Just when found footage horror was beginning to look as obsolete as the grainy VHS that characterised its aesthetic, along came internet culture to jump start the tired old beast. What the prevalence of live streaming has brought to the sub-genre is a sense of immediacy, of being a participant – or perhaps just being complicit – in the events taking place. Earlier found footage films by contrast were normally positioned as documents or artifacts; The Blair Witch Project being the most celebrated example. There has been a deluge of these films in the last few years – for better or worse depending on your tolerance – like Host, Dashcam, and Spree, with elements finding their way into the likes of Bodies Bodies Bodies and the excellent Sissy.

Joseph and Vanessa Winter‘s Deadstream takes the format and pours it into an entertaining Evil Dead II-style slapstick haunted house movie. It doesn’t threaten to match that classic, but there’s a jittery energy and committed central performance that work in tandem with a fully convincing evocation of the livestreamed experience.

Shawn Ruddy (co-director Joseph Winter) is an internet celebrity known for carrying out various dumb pranks, framed as a series of videos where he faces his fears. After being booted off YouTube in disgrace for some unspecified act, he attempts to make a comeback on another format with his most elaborate stream yet. He’s going to spend the night in a haunted house and broadcast the evening live. As a self-confessed coward, once at the house he removes the spark plugs from his car, padlocks the door, and then disposes of the key. All so he can’t just leave and drive away. He sets up cameras all over the house and waits. It’s not long before it’s clear that this attempted comeback is a very bad idea.
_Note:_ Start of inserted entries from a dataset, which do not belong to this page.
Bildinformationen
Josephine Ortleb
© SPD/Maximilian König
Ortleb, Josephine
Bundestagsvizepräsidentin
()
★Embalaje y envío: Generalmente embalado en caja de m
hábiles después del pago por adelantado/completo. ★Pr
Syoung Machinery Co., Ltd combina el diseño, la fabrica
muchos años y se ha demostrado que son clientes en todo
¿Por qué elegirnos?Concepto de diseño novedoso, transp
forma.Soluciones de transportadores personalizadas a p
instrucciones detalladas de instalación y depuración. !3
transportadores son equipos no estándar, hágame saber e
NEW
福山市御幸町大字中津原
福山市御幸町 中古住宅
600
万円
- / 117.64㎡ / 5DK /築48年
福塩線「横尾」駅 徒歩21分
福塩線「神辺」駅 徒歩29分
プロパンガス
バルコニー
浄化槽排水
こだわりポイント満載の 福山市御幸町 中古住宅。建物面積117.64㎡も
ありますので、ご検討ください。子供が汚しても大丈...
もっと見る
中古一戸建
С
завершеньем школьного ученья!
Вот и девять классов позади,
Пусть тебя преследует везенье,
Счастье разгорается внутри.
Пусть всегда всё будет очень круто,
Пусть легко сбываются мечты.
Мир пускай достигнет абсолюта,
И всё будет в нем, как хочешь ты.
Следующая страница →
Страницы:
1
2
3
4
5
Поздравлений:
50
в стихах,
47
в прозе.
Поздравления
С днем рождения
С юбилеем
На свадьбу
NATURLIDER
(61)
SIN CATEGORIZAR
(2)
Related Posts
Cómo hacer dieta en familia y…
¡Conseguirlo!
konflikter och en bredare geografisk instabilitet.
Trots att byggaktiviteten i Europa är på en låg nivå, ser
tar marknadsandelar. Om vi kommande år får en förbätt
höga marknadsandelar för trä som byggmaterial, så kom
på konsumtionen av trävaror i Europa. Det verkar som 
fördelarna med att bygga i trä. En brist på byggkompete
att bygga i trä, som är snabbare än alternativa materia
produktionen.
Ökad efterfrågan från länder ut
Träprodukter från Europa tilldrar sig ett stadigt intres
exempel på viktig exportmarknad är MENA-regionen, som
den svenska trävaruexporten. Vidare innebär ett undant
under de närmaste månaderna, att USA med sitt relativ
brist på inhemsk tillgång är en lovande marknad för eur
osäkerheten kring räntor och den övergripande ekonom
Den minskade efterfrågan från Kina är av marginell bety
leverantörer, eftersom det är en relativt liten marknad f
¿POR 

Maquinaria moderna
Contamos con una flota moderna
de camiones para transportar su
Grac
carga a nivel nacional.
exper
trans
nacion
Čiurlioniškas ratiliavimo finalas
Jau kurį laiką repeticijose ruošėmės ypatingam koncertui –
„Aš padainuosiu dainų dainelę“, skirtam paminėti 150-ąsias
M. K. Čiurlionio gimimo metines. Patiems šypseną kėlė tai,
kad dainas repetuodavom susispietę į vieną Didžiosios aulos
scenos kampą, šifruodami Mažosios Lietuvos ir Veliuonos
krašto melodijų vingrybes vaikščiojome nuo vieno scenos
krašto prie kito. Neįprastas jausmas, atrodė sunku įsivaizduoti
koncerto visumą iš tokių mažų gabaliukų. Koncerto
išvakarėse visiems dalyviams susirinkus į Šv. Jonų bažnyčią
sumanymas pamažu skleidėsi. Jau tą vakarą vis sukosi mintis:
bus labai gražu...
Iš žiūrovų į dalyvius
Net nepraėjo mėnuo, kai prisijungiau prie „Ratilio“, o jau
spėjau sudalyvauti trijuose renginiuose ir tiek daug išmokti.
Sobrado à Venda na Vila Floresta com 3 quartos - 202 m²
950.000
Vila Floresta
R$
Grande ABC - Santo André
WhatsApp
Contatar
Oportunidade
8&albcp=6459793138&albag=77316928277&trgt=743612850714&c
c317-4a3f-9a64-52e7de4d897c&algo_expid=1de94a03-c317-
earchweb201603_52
A lot of your mileage with Deadstream will rest on your response to the character of Shawn. He’s a largely charmless individual by any metric, and fueled by a misplaced sense of grievance and victimhood for his current status of persona-non-grata. Winter commits utterly to the role – smarmy, self-serving, and wheedling – and a large part of the joy of this increasingly frenetic film is seeing such a clattering arsehole get his just deserts.

Winter the actor is matched by Winter as co-writer and director with the excellent and quite innovative use of the streaming technology. One instance sees Shawn trying to sneak past a spectre that is only visible through the tablet linked to the room’s camera. There’s also a clever use of additional actors playing viewers of the stream, offering periodic ‘expert’ opinion and advice; a neat way of providing exposition without resorting to an info dump. Add some endearingly lo-fi creature effects and a perverse sense of humour entirely at the expense of its hapless anti-hero, and you’ve got rather a grubby, grimy treat.

Deadstream certainly doesn’t reinvent the wheel, but gets some extra mileage from it. The Winters have managed to stamp their own identity on both the found-footage and the haunted house sub-genres.